(Page-level text extractions)
::::::
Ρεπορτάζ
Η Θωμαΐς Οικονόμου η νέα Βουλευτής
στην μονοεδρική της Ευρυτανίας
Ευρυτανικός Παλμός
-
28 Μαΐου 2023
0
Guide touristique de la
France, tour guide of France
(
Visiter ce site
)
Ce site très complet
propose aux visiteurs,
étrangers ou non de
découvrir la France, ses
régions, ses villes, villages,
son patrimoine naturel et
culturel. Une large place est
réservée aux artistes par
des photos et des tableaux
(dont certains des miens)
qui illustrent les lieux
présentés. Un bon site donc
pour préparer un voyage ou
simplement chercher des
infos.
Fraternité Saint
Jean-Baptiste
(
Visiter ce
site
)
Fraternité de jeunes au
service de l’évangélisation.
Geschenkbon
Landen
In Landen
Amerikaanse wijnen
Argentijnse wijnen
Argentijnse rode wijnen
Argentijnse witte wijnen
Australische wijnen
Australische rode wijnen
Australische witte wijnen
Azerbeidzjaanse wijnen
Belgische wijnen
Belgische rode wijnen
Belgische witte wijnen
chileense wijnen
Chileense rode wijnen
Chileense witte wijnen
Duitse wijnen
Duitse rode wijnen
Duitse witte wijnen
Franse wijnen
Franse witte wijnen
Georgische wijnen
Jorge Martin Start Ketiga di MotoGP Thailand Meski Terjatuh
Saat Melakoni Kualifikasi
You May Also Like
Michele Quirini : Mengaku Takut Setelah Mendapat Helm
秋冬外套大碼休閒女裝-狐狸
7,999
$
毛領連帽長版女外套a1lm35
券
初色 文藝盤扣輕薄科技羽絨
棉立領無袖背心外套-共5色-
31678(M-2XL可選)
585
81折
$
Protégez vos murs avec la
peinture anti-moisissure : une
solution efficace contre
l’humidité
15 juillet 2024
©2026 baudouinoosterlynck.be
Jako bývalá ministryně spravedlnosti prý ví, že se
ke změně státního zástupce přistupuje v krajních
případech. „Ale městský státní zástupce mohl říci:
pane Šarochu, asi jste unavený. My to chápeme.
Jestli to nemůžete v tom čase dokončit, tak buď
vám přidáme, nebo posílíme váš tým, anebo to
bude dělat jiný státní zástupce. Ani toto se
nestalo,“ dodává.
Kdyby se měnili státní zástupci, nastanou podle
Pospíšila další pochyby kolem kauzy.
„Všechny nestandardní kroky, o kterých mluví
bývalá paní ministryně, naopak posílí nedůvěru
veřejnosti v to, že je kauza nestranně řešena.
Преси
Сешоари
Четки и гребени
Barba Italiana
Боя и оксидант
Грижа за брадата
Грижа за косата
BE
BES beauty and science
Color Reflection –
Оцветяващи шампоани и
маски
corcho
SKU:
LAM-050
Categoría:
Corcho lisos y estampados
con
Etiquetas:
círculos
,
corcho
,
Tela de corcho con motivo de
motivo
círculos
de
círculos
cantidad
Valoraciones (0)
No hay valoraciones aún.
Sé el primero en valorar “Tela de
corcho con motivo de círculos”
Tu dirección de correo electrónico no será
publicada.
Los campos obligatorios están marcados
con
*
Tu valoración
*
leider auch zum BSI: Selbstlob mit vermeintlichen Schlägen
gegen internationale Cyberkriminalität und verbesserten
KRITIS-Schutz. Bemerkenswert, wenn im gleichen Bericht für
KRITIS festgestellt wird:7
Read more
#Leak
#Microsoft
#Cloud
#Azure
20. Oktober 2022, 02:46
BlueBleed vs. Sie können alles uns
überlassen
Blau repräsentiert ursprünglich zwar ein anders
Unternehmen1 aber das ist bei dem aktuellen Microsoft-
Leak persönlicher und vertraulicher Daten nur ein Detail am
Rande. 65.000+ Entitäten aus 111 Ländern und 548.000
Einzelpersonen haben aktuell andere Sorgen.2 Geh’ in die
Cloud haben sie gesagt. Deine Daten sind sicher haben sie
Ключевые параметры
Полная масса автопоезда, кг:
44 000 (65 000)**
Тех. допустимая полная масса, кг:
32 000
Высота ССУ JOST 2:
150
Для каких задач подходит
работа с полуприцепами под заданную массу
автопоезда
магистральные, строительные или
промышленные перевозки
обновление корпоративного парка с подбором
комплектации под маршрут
::::::
● **Exercise goal**
Render the lines above as a Markdown table with the columns No. and Text. Number each row and leave out any blank lines.

● **Result below**
| No. | Text |
|---|---|
| 1 | Ρεπορτάζ |
| 2 | Η Θωμαΐς Οικονόμου η νέα Βουλευτής |
| 3 | στην μονοεδρική της Ευρυτανίας |
| 4 | Ευρυτανικός Παλμός |
| 5 | - |
| 6 | 28 Μαΐου 2023 |
| 7 | 0 |
| 8 | Guide touristique de la |
| 9 | France, tour guide of France |
| 10 | ( |
| 11 | Visiter ce site |
| 12 | ) |
| 13 | Ce site très complet |
| 14 | propose aux visiteurs, |
| 15 | étrangers ou non de |
| 16 | découvrir la France, ses |
| 17 | régions, ses villes, villages, |
| 18 | son patrimoine naturel et |
| 19 | culturel. Une large place est |
| 20 | réservée aux artistes par |
| 21 | des photos et des tableaux |
| 22 | (dont certains des miens) |
| 23 | qui illustrent les lieux |
| 24 | présentés. Un bon site donc |
| 25 | pour préparer un voyage ou |
| 26 | simplement chercher des |
| 27 | infos. |
| 28 | Fraternité Saint |
| 29 | Jean-Baptiste |
| 30 | ( |
| 31 | Visiter ce |
| 32 | site |
| 33 | ) |
| 34 | Fraternité de jeunes au |
| 35 | service de l’évangélisation. |
| 36 | Geschenkbon |
| 37 | Landen |
| 38 | In Landen |
| 39 | Amerikaanse wijnen |
| 40 | Argentijnse wijnen |
| 41 | Argentijnse rode wijnen |
| 42 | Argentijnse witte wijnen |
| 43 | Australische wijnen |
| 44 | Australische rode wijnen |
| 45 | Australische witte wijnen |
| 46 | Azerbeidzjaanse wijnen |
| 47 | Belgische wijnen |
| 48 | Belgische rode wijnen |
| 49 | Belgische witte wijnen |
| 50 | chileense wijnen |
| 51 | Chileense rode wijnen |
| 52 | Chileense witte wijnen |
| 53 | Duitse wijnen |
| 54 | Duitse rode wijnen |
| 55 | Duitse witte wijnen |
| 56 | Franse wijnen |
| 57 | Franse witte wijnen |
| 58 | Georgische wijnen |
| 59 | Jorge Martin Start Ketiga di MotoGP Thailand Meski Terjatuh |
| 60 | Saat Melakoni Kualifikasi |
| 61 | You May Also Like |
| 62 | Michele Quirini : Mengaku Takut Setelah Mendapat Helm |
| 63 | 秋冬外套大碼休閒女裝-狐狸 |
| 64 | 7,999 |
| 65 | $ |
| 66 | 毛領連帽長版女外套a1lm35 |
| 67 | 券 |
| 68 | 初色 文藝盤扣輕薄科技羽絨 |
| 69 | 棉立領無袖背心外套-共5色- |
| 70 | 31678(M-2XL可選) |
| 71 | 585 |
| 72 | 81折 |
| 73 | $ |
| 74 | Protégez vos murs avec la |
| 75 | peinture anti-moisissure : une |
| 76 | solution efficace contre |
| 77 | l’humidité |
| 78 | 15 juillet 2024 |
| 79 | ©2026 baudouinoosterlynck.be |
| 80 | Jako bývalá ministryně spravedlnosti prý ví, že se |
| 81 | ke změně státního zástupce přistupuje v krajních |
| 82 | případech. „Ale městský státní zástupce mohl říci: |
| 83 | pane Šarochu, asi jste unavený. My to chápeme. |
| 84 | Jestli to nemůžete v tom čase dokončit, tak buď |
| 85 | vám přidáme, nebo posílíme váš tým, anebo to |
| 86 | bude dělat jiný státní zástupce. Ani toto se |
| 87 | nestalo,“ dodává. |
| 88 | Kdyby se měnili státní zástupci, nastanou podle |
| 89 | Pospíšila další pochyby kolem kauzy. |
| 90 | „Všechny nestandardní kroky, o kterých mluví |
| 91 | bývalá paní ministryně, naopak posílí nedůvěru |
| 92 | veřejnosti v to, že je kauza nestranně řešena. |
| 93 | Преси |
| 94 | Сешоари |
| 95 | Четки и гребени |
| 96 | Barba Italiana |
| 97 | Боя и оксидант |
| 98 | Грижа за брадата |
| 99 | Грижа за косата |
| 100 | BE |
| 101 | BES beauty and science |
| 102 | Color Reflection – |
| 103 | Оцветяващи шампоани и |
| 104 | маски |
| 105 | corcho |
| 106 | SKU: |
| 107 | LAM-050 |
| 108 | Categoría: |
| 109 | Corcho lisos y estampados |
| 110 | con |
| 111 | Etiquetas: |
| 112 | círculos |
| 113 | , |
| 114 | corcho |
| 115 | , |
| 116 | Tela de corcho con motivo de |
| 117 | motivo |
| 118 | círculos |
| 119 | de |
| 120 | círculos |
| 121 | cantidad |
| 122 | Valoraciones (0) |
| 123 | No hay valoraciones aún. |
| 124 | Sé el primero en valorar “Tela de |
| 125 | corcho con motivo de círculos” |
| 126 | Tu dirección de correo electrónico no será |
| 127 | publicada. |
| 128 | Los campos obligatorios están marcados |
| 129 | con |
| 130 | * |
| 131 | Tu valoración |
| 132 | * |
| 133 | leider auch zum BSI: Selbstlob mit vermeintlichen Schlägen |
| 134 | gegen internationale Cyberkriminalität und verbesserten |
| 135 | KRITIS-Schutz. Bemerkenswert, wenn im gleichen Bericht für |
| 136 | KRITIS festgestellt wird:7 |
| 137 | Read more |
| 138 | #Leak |
| 139 | #Microsoft |
| 140 | #Cloud |
| 141 | #Azure |
| 142 | 20. Oktober 2022, 02:46 |
| 143 | BlueBleed vs. Sie können alles uns |
| 144 | überlassen |
| 145 | Blau repräsentiert ursprünglich zwar ein anders |
| 146 | Unternehmen1 aber das ist bei dem aktuellen Microsoft- |
| 147 | Leak persönlicher und vertraulicher Daten nur ein Detail am |
| 148 | Rande. 65.000+ Entitäten aus 111 Ländern und 548.000 |
| 149 | Einzelpersonen haben aktuell andere Sorgen.2 Geh’ in die |
| 150 | Cloud haben sie gesagt. Deine Daten sind sicher haben sie |
| 151 | Ключевые параметры |
| 152 | Полная масса автопоезда, кг: |
| 153 | 44 000 (65 000)** |
| 154 | Тех. допустимая полная масса, кг: |
| 155 | 32 000 |
| 156 | Высота ССУ JOST 2: |
| 157 | 150 |
| 158 | Для каких задач подходит |
| 159 | работа с полуприцепами под заданную массу |
| 160 | автопоезда |
| 161 | магистральные, строительные или |
| 162 | промышленные перевозки |
| 163 | обновление корпоративного парка с подбором |
| 164 | комплектации под маршрут |